╭─ TASK MATERIAL

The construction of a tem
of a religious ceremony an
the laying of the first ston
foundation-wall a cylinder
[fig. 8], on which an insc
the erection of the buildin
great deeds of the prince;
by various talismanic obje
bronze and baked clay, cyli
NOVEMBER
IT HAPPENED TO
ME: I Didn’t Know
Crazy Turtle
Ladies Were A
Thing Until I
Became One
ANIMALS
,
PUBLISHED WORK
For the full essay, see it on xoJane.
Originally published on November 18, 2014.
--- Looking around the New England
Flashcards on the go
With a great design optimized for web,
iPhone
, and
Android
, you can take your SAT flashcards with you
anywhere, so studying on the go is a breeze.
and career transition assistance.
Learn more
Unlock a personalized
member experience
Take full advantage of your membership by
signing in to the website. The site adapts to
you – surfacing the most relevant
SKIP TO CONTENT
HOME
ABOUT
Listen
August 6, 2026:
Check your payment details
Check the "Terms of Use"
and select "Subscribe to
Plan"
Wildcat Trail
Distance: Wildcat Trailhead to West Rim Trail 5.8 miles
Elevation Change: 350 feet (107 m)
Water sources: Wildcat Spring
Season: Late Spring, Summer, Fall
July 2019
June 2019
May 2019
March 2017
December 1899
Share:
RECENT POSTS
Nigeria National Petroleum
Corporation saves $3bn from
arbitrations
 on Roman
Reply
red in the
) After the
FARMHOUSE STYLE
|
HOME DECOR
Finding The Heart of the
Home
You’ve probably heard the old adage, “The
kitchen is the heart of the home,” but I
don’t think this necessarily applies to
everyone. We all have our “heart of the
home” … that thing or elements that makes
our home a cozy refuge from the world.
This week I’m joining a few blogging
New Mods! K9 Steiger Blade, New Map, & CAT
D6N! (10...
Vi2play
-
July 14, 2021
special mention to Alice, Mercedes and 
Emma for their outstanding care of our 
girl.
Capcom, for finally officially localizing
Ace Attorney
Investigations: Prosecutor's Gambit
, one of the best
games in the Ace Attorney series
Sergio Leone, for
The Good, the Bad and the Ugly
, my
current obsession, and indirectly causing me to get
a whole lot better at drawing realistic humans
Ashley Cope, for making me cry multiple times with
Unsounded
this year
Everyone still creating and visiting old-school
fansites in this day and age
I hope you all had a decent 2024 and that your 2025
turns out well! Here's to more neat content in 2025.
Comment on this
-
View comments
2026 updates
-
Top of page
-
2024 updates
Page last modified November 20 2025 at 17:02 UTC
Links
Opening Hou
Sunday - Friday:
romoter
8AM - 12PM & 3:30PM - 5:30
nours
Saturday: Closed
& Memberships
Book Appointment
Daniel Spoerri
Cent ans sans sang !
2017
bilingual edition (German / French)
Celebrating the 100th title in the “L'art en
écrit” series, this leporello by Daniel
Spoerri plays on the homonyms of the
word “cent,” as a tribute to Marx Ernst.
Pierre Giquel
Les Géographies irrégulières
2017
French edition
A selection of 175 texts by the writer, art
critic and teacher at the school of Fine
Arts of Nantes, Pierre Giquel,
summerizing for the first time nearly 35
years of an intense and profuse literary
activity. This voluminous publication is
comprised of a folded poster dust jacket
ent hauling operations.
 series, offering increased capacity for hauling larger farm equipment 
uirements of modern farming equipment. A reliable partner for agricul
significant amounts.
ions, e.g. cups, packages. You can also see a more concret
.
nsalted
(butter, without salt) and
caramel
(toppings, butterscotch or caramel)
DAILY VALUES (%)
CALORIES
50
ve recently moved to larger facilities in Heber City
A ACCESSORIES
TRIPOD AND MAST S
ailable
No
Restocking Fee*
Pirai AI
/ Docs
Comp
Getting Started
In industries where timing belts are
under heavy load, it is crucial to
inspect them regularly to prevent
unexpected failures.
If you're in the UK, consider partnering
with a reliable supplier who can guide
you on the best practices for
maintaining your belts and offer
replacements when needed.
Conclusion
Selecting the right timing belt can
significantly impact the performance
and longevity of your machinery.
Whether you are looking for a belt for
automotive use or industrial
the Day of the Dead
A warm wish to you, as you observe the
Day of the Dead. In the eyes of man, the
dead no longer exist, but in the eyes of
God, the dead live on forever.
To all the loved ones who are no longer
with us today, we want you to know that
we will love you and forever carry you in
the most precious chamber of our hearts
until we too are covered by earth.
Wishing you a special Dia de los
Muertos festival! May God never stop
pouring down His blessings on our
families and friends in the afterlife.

╰─

• EXERCISE DIRECTIONS:
Extract every entry above as it appears.

• RESPONSE BOX:
The construction of a tem
of a religious ceremony an
the laying of the first ston
foundation-wall a cylinder
[fig. 8], on which an insc
the erection of the buildin
great deeds of the prince;
by various talismanic obje
bronze and baked clay, cyli
NOVEMBER
IT HAPPENED TO
ME: I Didn’t Know
Crazy Turtle
Ladies Were A
Thing Until I
Became One
ANIMALS
,
PUBLISHED WORK
For the full essay, see it on xoJane.
Originally published on November 18, 2014.
--- Looking around the New England
Flashcards on the go
With a great design optimized for web,
iPhone
, and
Android
, you can take your SAT flashcards with you
anywhere, so studying on the go is a breeze.
and career transition assistance.
Learn more
Unlock a personalized
member experience
Take full advantage of your membership by
signing in to the website. The site adapts to
you – surfacing the most relevant
SKIP TO CONTENT
HOME
ABOUT
Listen
August 6, 2026:
Check your payment details
Check the "Terms of Use"
and select "Subscribe to
Plan"
Wildcat Trail
Distance: Wildcat Trailhead to West Rim Trail 5.8 miles
Elevation Change: 350 feet (107 m)
Water sources: Wildcat Spring
Season: Late Spring, Summer, Fall
July 2019
June 2019
May 2019
March 2017
December 1899
Share:
RECENT POSTS
Nigeria National Petroleum
Corporation saves $3bn from
arbitrations
 on Roman
Reply
red in the
) After the
FARMHOUSE STYLE
|
HOME DECOR
Finding The Heart of the
Home
You’ve probably heard the old adage, “The
kitchen is the heart of the home,” but I
don’t think this necessarily applies to
everyone. We all have our “heart of the
home” … that thing or elements that makes
our home a cozy refuge from the world.
This week I’m joining a few blogging
New Mods! K9 Steiger Blade, New Map, & CAT
D6N! (10...
Vi2play
-
July 14, 2021
special mention to Alice, Mercedes and 
Emma for their outstanding care of our 
girl.
Capcom, for finally officially localizing
Ace Attorney
Investigations: Prosecutor's Gambit
, one of the best
games in the Ace Attorney series
Sergio Leone, for
The Good, the Bad and the Ugly
, my
current obsession, and indirectly causing me to get
a whole lot better at drawing realistic humans
Ashley Cope, for making me cry multiple times with
Unsounded
this year
Everyone still creating and visiting old-school
fansites in this day and age
I hope you all had a decent 2024 and that your 2025
turns out well! Here's to more neat content in 2025.
Comment on this
-
View comments
2026 updates
-
Top of page
-
2024 updates
Page last modified November 20 2025 at 17:02 UTC
Links
Opening Hou
Sunday - Friday:
romoter
8AM - 12PM & 3:30PM - 5:30
nours
Saturday: Closed
& Memberships
Book Appointment
Daniel Spoerri
Cent ans sans sang !
2017
bilingual edition (German / French)
Celebrating the 100th title in the “L'art en
écrit” series, this leporello by Daniel
Spoerri plays on the homonyms of the
word “cent,” as a tribute to Marx Ernst.
Pierre Giquel
Les Géographies irrégulières
2017
French edition
A selection of 175 texts by the writer, art
critic and teacher at the school of Fine
Arts of Nantes, Pierre Giquel,
summerizing for the first time nearly 35
years of an intense and profuse literary
activity. This voluminous publication is
comprised of a folded poster dust jacket
ent hauling operations.
 series, offering increased capacity for hauling larger farm equipment 
uirements of modern farming equipment. A reliable partner for agricul
significant amounts.
ions, e.g. cups, packages. You can also see a more concret
.
nsalted
(butter, without salt) and
caramel
(toppings, butterscotch or caramel)
DAILY VALUES (%)
CALORIES
50
ve recently moved to larger facilities in Heber City
A ACCESSORIES
TRIPOD AND MAST S
ailable
No
Restocking Fee*
Pirai AI
/ Docs
Comp
Getting Started
In industries where timing belts are
under heavy load, it is crucial to
inspect them regularly to prevent
unexpected failures.
If you're in the UK, consider partnering
with a reliable supplier who can guide
you on the best practices for
maintaining your belts and offer
replacements when needed.
Conclusion
Selecting the right timing belt can
significantly impact the performance
and longevity of your machinery.
Whether you are looking for a belt for
automotive use or industrial
the Day of the Dead
A warm wish to you, as you observe the
Day of the Dead. In the eyes of man, the
dead no longer exist, but in the eyes of
God, the dead live on forever.
To all the loved ones who are no longer
with us today, we want you to know that
we will love you and forever carry you in
the most precious chamber of our hearts
until we too are covered by earth.
Wishing you a special Dia de los
Muertos festival! May God never stop
pouring down His blessings on our
families and friends in the afterlife.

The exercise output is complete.